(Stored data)
_ _ _ _ _

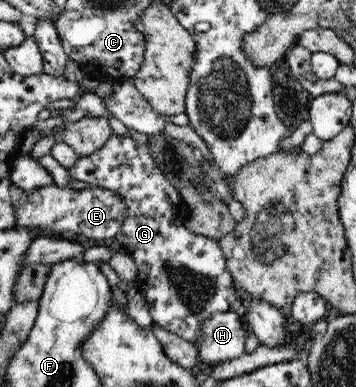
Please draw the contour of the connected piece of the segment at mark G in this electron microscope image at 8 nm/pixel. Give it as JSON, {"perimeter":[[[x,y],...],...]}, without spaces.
{"perimeter":[[[114,134],[101,149],[97,149],[93,155],[79,157],[77,165],[67,170],[75,180],[115,190],[124,197],[129,207],[129,215],[113,240],[121,242],[125,251],[133,256],[137,263],[135,284],[149,304],[149,311],[155,323],[193,342],[194,345],[198,340],[202,321],[208,315],[216,311],[229,312],[240,307],[234,279],[227,269],[218,240],[191,233],[184,226],[185,221],[181,220],[178,214],[179,205],[184,203],[183,198],[177,188],[165,178],[148,145],[139,144],[131,137]]]}

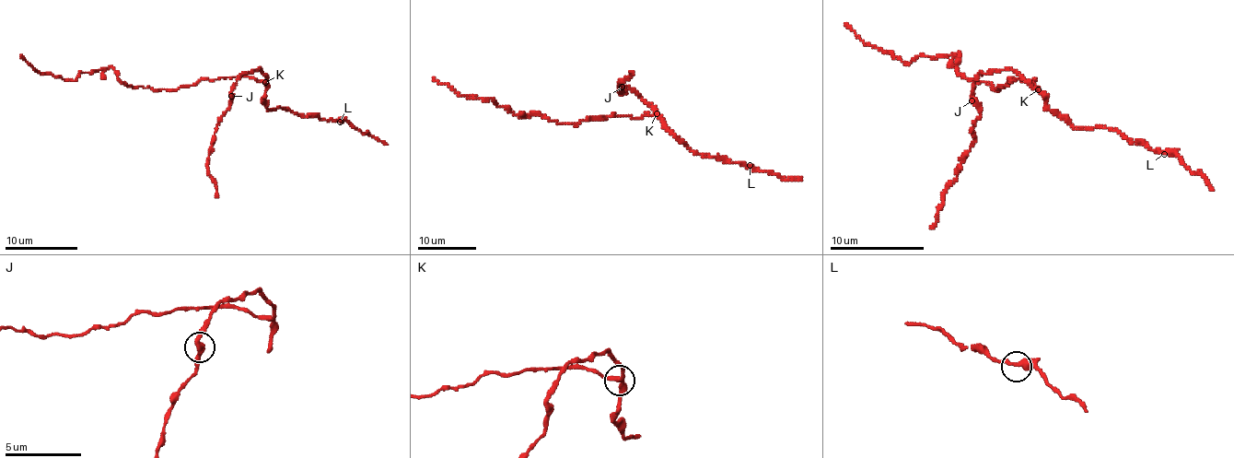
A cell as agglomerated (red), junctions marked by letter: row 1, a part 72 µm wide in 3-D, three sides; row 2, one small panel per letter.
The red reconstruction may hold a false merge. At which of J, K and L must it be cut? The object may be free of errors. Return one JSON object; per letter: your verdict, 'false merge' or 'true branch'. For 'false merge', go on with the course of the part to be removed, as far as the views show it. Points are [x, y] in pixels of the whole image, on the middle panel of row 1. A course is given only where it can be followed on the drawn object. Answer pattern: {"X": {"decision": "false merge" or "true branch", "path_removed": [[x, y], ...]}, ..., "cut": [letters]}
{"J": {"decision": "true branch"}, "K": {"decision": "false merge", "path_removed": [[657, 113], [552, 122], [499, 107], [494, 99], [462, 97], [433, 78]]}, "L": {"decision": "true branch"}, "cut": ["K"]}

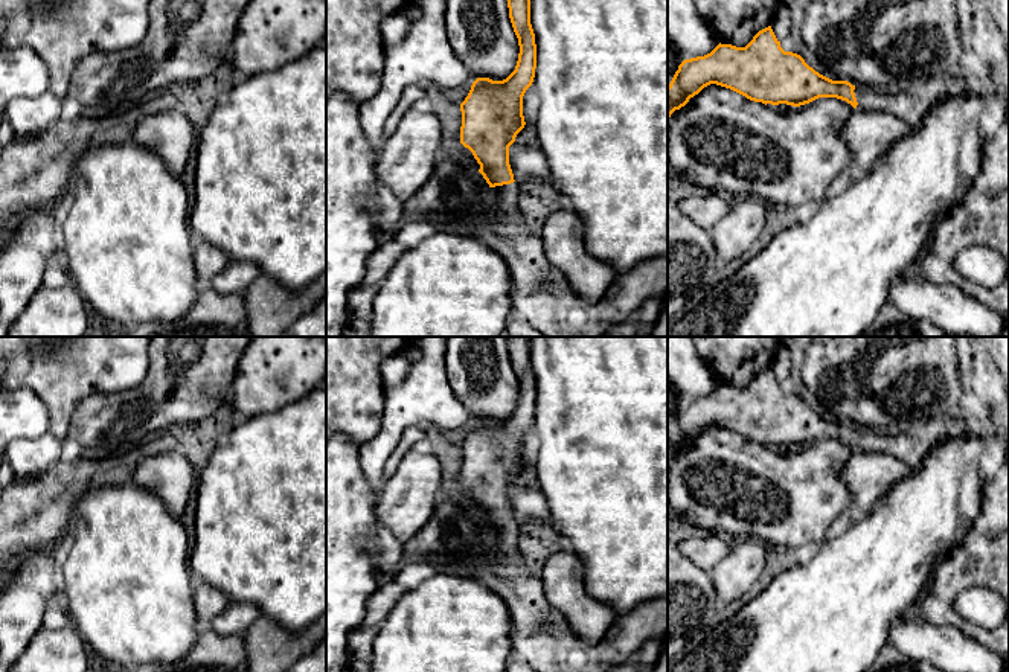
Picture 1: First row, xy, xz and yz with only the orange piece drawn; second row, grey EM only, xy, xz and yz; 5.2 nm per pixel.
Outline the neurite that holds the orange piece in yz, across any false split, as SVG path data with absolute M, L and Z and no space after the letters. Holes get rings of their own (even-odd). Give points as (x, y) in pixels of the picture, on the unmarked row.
M771 367L759 372L745 389L719 384L704 398L684 401L668 427L668 462L675 451L684 448L690 439L710 425L730 430L750 442L765 446L786 445L800 448L818 439L837 439L846 442L854 450L889 454L913 469L921 465L924 457L939 442L953 433L948 424L933 418L887 436L878 436L867 430L855 428L847 422L832 422L809 408L800 396L785 393Z

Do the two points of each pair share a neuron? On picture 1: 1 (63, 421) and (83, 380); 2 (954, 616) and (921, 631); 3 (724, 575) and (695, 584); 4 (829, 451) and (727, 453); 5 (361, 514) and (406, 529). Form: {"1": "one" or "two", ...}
{"1": "one", "2": "two", "3": "two", "4": "one", "5": "two"}

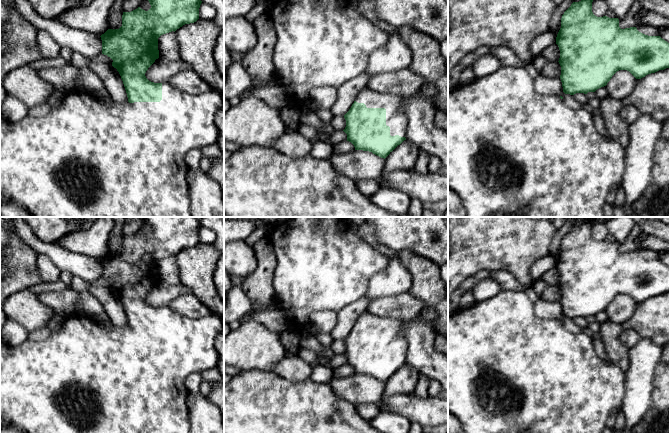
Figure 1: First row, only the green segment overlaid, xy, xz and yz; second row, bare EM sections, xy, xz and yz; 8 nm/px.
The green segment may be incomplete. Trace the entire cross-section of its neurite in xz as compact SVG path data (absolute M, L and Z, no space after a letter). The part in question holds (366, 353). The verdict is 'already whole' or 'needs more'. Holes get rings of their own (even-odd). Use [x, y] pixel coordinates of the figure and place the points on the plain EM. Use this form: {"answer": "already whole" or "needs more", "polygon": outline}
{"answer": "needs more", "polygon": "M364 311L356 320L349 335L344 339L347 365L351 366L355 374L369 375L386 382L398 369L406 364L408 341L403 335L402 327L406 320L376 316Z"}

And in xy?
{"answer": "needs more", "polygon": "M145 217L144 222L147 222L151 229L151 232L148 235L145 235L140 231L138 231L137 233L131 236L123 236L122 250L119 253L114 253L114 254L108 253L104 258L100 260L102 264L102 278L107 279L113 284L112 290L117 293L117 295L121 300L128 321L127 326L117 327L112 325L111 327L104 327L98 323L99 321L96 318L92 318L83 314L75 314L73 316L65 318L63 327L57 332L52 332L50 336L45 340L33 341L27 339L23 343L17 346L10 346L8 344L5 344L3 341L0 341L0 428L14 427L25 433L190 433L191 425L190 425L189 411L187 406L188 392L185 386L185 379L187 378L188 375L192 373L197 373L197 372L201 373L205 370L209 370L217 367L219 362L219 355L215 348L215 340L223 329L222 317L212 313L206 317L202 317L198 319L189 318L175 312L168 305L162 307L151 306L146 302L145 297L148 294L148 292L155 286L155 284L159 282L158 262L163 258L172 255L175 256L177 253L179 253L185 248L196 246L199 243L199 232L202 225L200 224L200 221L197 219L197 217Z"}

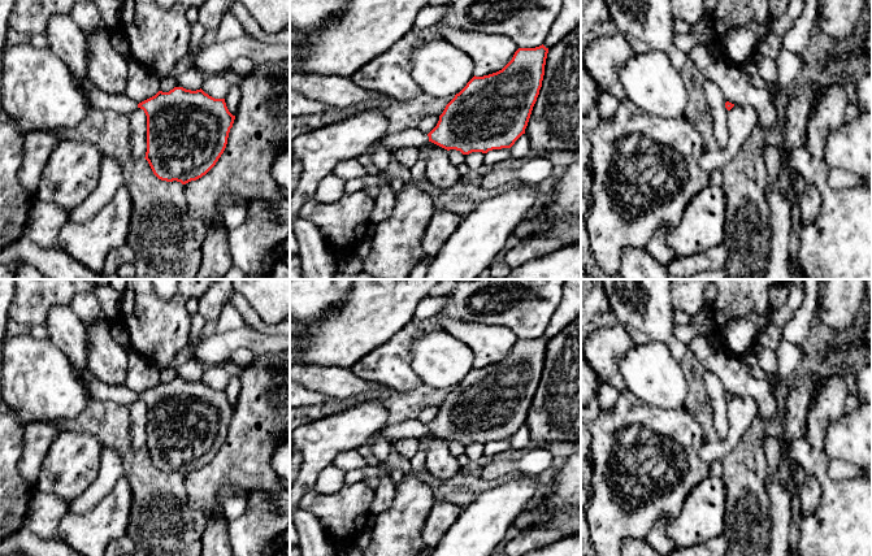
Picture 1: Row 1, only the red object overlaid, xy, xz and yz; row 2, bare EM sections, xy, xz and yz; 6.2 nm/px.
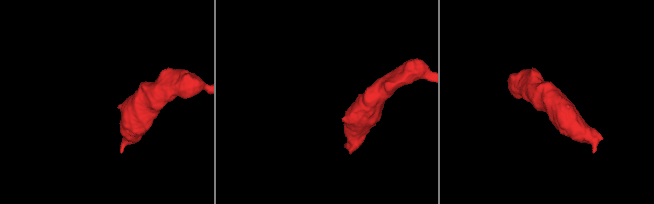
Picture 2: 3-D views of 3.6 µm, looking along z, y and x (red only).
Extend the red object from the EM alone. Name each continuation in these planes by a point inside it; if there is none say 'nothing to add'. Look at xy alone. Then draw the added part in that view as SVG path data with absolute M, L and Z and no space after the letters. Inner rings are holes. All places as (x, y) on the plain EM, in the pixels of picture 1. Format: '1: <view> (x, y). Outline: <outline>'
1: xy (120, 394). Outline: M87 369L82 370L81 374L91 399L109 400L126 407L138 399L138 395L125 385L103 383Z

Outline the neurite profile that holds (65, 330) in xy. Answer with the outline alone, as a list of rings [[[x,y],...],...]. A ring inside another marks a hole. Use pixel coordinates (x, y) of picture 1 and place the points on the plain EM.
[[[70,305],[52,307],[47,316],[45,329],[48,339],[69,357],[75,368],[87,369],[87,330]]]

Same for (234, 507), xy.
[[[234,495],[222,504],[226,520],[239,518],[247,509],[247,500],[242,495]]]

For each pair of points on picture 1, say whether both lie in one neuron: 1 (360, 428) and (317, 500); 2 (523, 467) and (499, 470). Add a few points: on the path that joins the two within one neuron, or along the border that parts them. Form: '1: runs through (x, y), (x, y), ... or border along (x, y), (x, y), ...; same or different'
1: border along (312, 489), (303, 496); different
2: runs through (517, 467), (504, 467); same

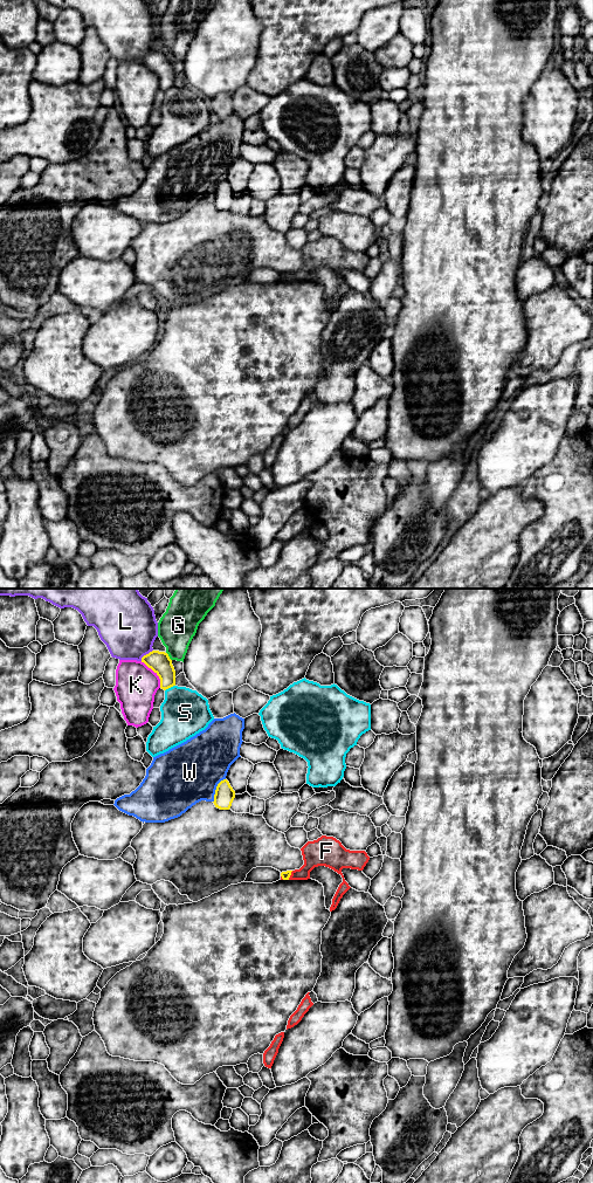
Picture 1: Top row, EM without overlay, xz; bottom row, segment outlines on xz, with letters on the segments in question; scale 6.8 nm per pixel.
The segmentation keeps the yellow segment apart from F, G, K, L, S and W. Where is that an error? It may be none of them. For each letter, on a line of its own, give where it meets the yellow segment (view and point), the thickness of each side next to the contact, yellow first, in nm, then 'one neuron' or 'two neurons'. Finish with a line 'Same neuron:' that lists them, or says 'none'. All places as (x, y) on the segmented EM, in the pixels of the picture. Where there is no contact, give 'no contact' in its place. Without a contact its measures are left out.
F: contact xz (290, 874); calibres 60 and 180 nm; two neurons
G: contact xz (169, 657); calibres 150 and 260 nm; two neurons
K: contact xz (154, 672); calibres 150 and 280 nm; two neurons
L: contact xz (146, 654); calibres 150 and 400 nm; two neurons
S: contact xz (170, 687); calibres 150 and 320 nm; two neurons
W: contact xz (215, 790); calibres 140 and 420 nm; two neurons
Same neuron: none

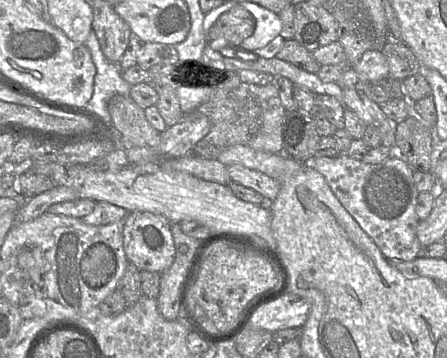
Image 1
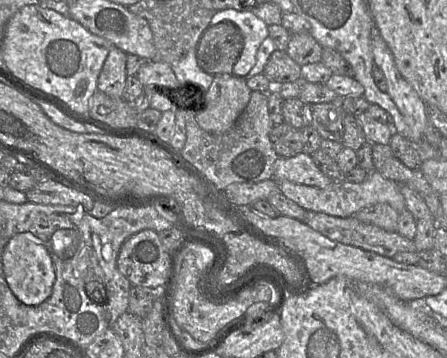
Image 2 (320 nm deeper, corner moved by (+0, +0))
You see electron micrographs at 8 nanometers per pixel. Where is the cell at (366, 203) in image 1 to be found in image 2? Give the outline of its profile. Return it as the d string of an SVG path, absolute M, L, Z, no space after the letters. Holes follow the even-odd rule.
M299 153L290 158L279 157L274 163L273 179L288 180L319 189L325 189L333 183L333 180L318 168L312 156L306 153Z

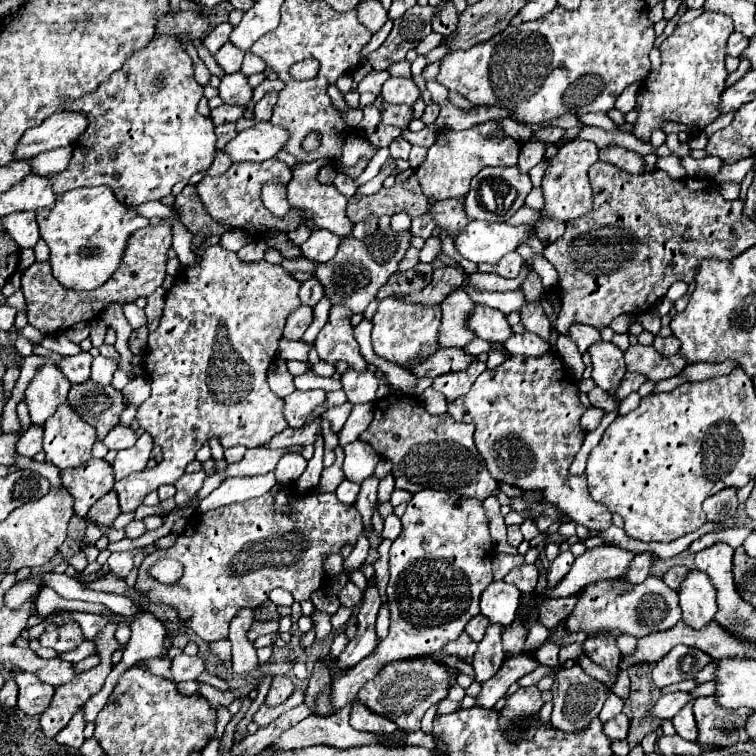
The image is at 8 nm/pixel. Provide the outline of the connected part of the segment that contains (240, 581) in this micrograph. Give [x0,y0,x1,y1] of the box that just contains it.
[135,484,363,642]

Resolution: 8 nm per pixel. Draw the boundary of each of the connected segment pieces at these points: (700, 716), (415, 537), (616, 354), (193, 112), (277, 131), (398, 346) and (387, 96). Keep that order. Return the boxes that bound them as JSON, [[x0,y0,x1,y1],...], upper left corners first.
[[693,696,751,746],[321,488,495,714],[589,340,625,396],[51,36,215,206],[223,122,287,164],[373,294,441,368],[381,78,421,106]]

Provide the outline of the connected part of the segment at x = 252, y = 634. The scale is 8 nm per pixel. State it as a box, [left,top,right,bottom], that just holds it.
[247,620,279,644]

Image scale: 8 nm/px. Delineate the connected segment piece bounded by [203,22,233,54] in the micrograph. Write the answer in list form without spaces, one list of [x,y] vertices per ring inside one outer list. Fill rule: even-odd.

_ _ _ _ _

ACTIVITY: How many of the lines above contain the word "sections"? Only the number should be given.

SOLUTION TO THIS EXERCISE: 2